Problem statement |
Going down the data below, set down exactly the line with "Digitized hematoxylin and" and each line after it through the line with "Reviewer comment on this tissue sample: 6 pieces; well preserved"; no other lines.

Record excerpts |
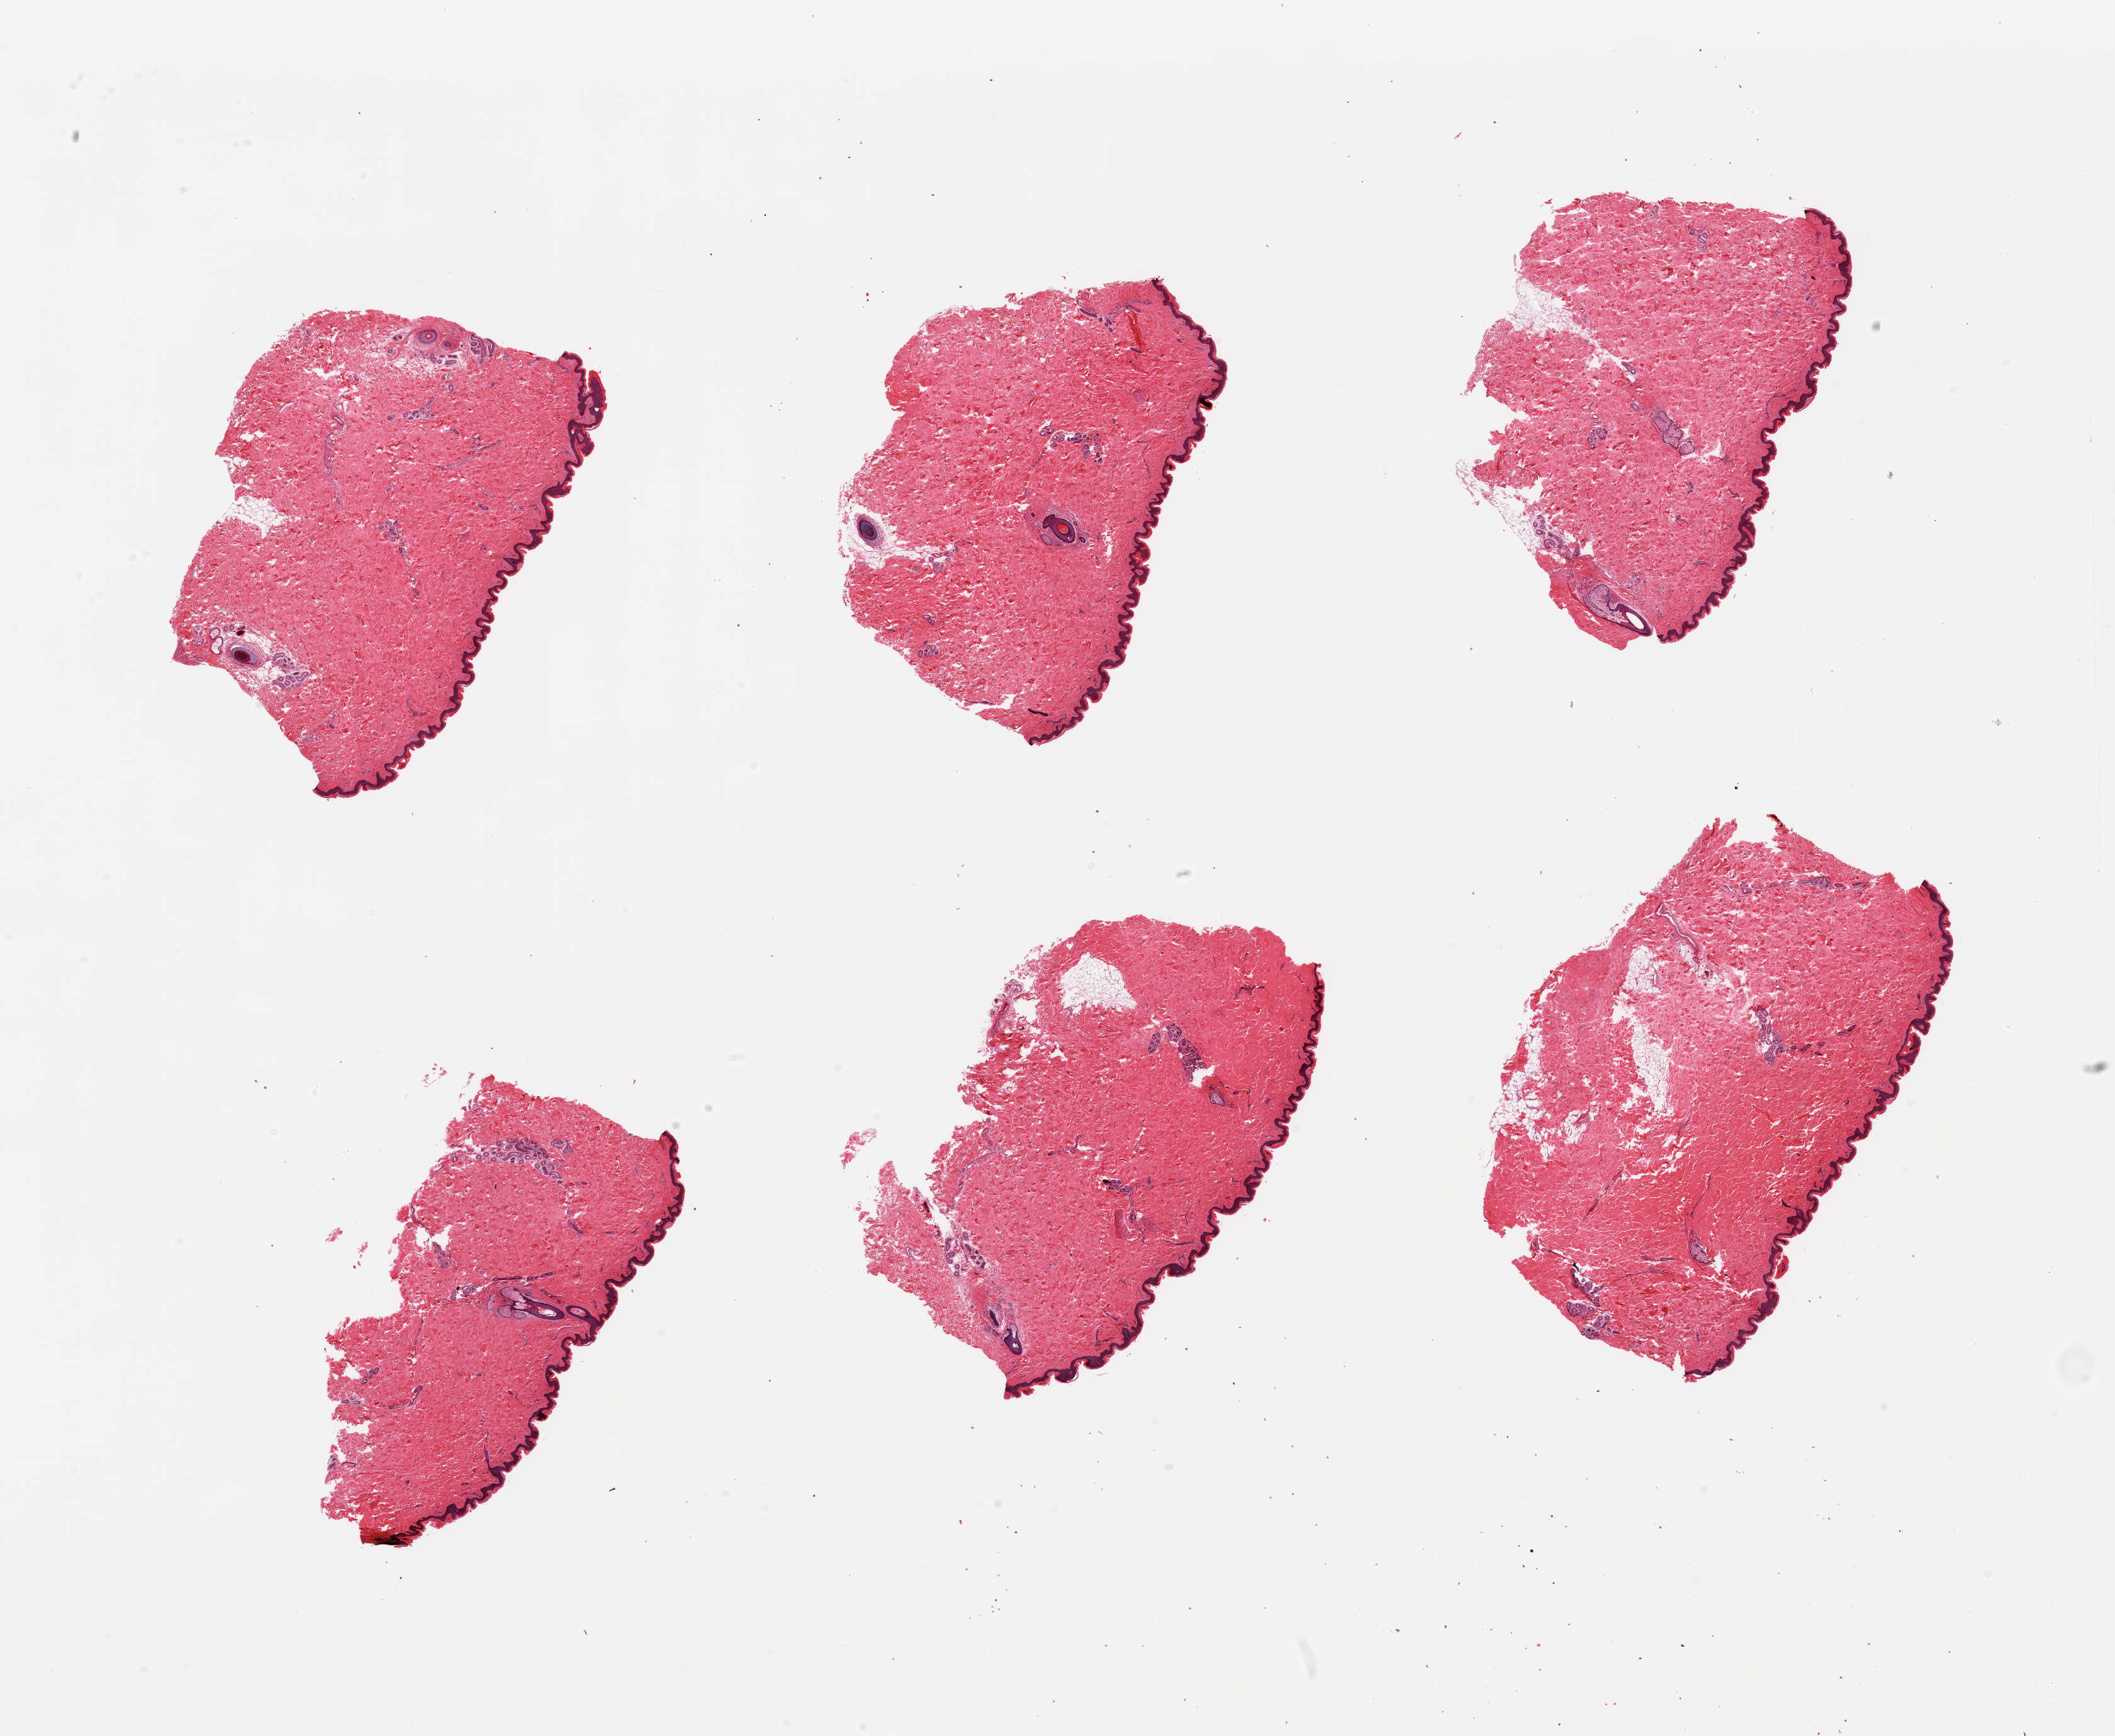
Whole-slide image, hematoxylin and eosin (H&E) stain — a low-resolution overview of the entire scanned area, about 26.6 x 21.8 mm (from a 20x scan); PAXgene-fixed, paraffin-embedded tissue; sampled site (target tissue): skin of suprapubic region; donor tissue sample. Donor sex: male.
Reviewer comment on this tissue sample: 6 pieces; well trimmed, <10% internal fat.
...
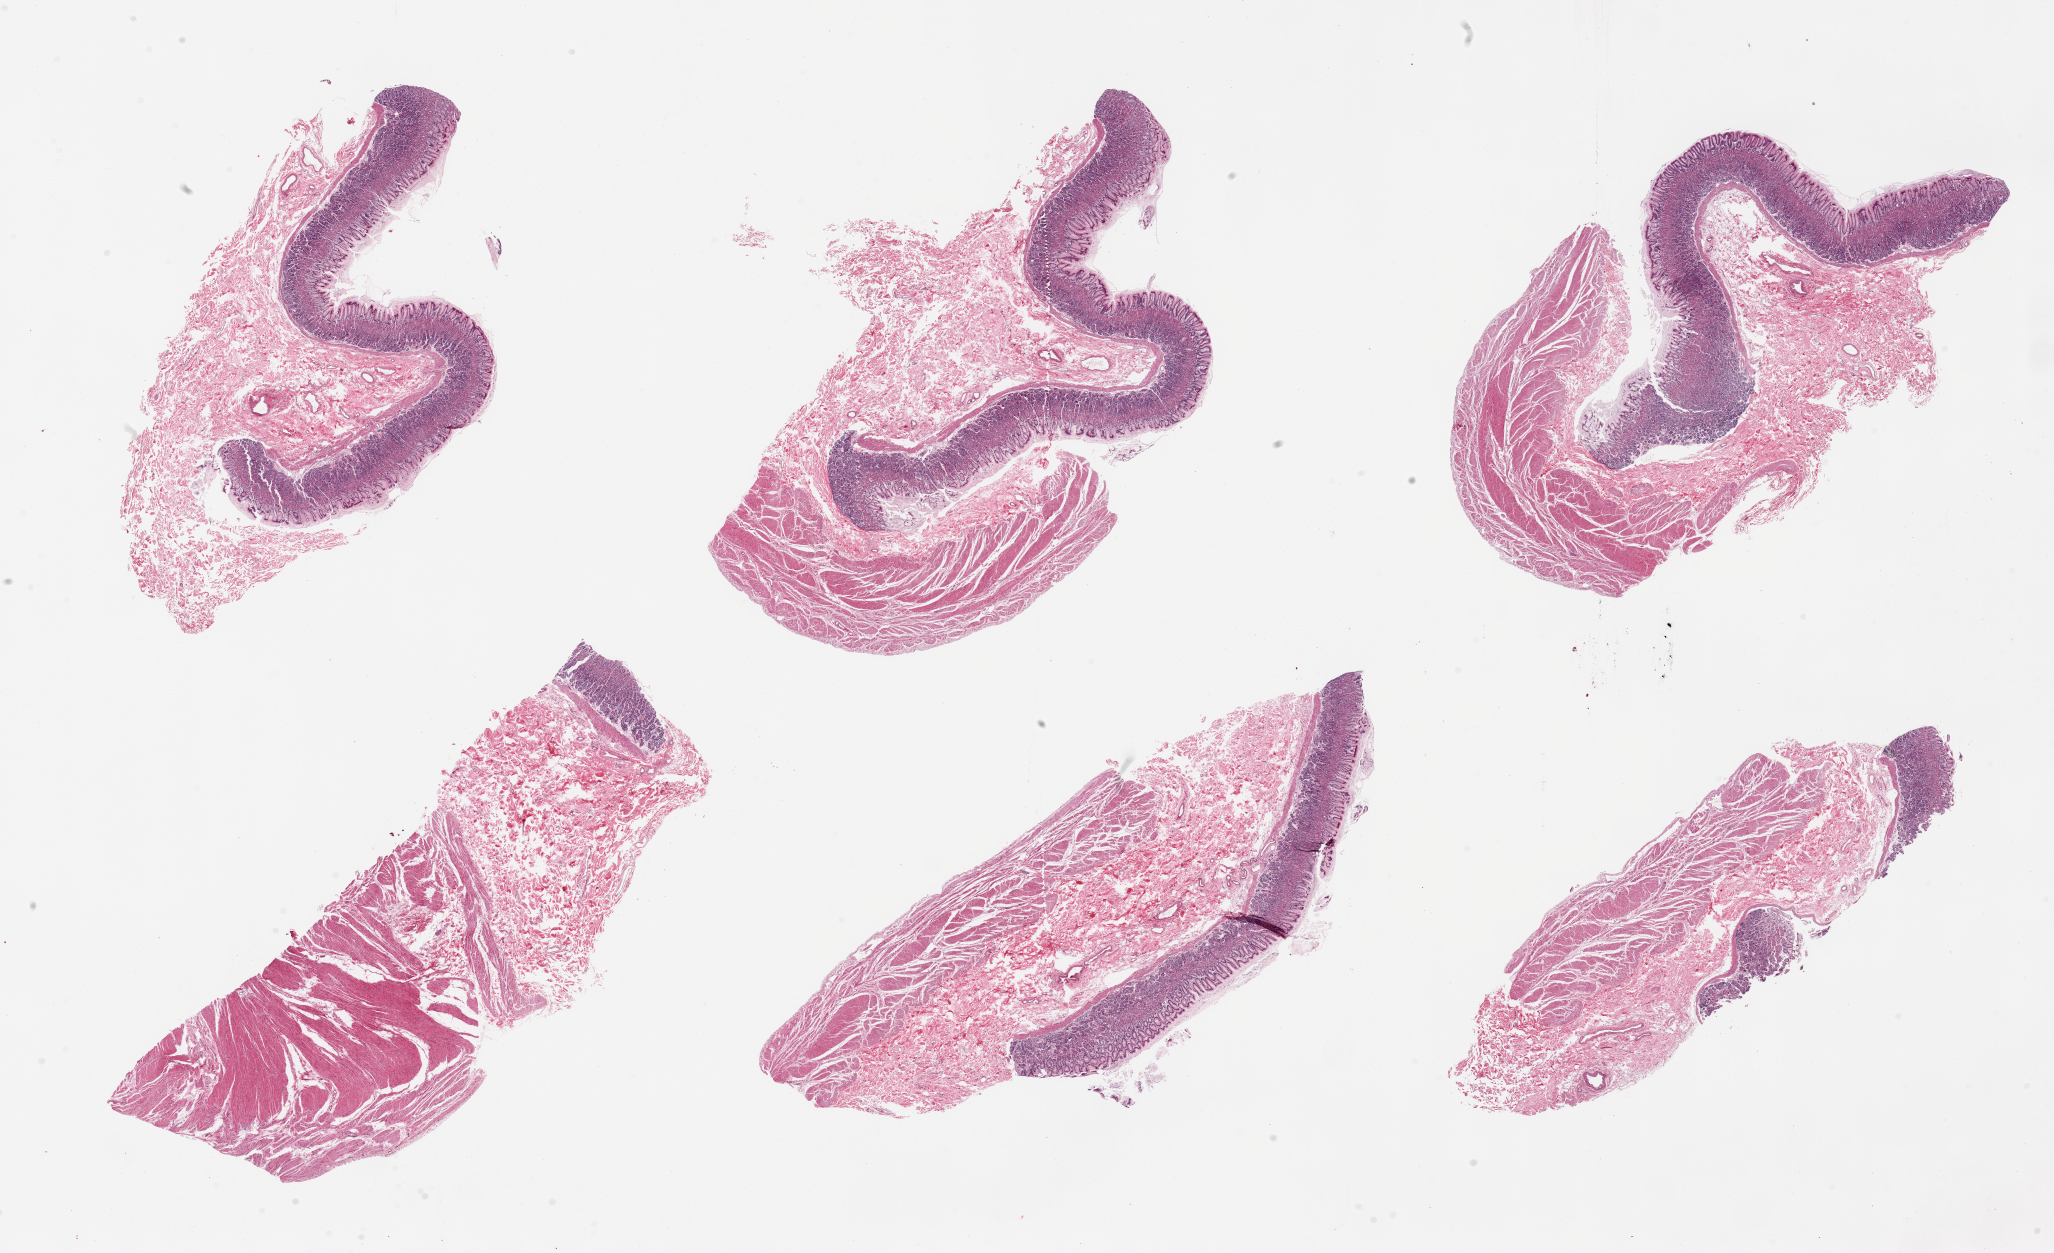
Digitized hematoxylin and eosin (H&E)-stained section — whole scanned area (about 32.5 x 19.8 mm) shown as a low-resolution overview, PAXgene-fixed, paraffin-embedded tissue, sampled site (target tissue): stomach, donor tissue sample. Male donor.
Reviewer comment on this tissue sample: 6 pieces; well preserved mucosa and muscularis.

The answer |
Digitized hematoxylin and eosin (H&E)-stained section — whole scanned area (about 32.5 x 19.8 mm) shown as a low-resolution overview, PAXgene-fixed, paraffin-embedded tissue, sampled site (target tissue): stomach, donor tissue sample. Male donor.
Reviewer comment on this tissue sample: 6 pieces; well preserved mucosa and muscularis.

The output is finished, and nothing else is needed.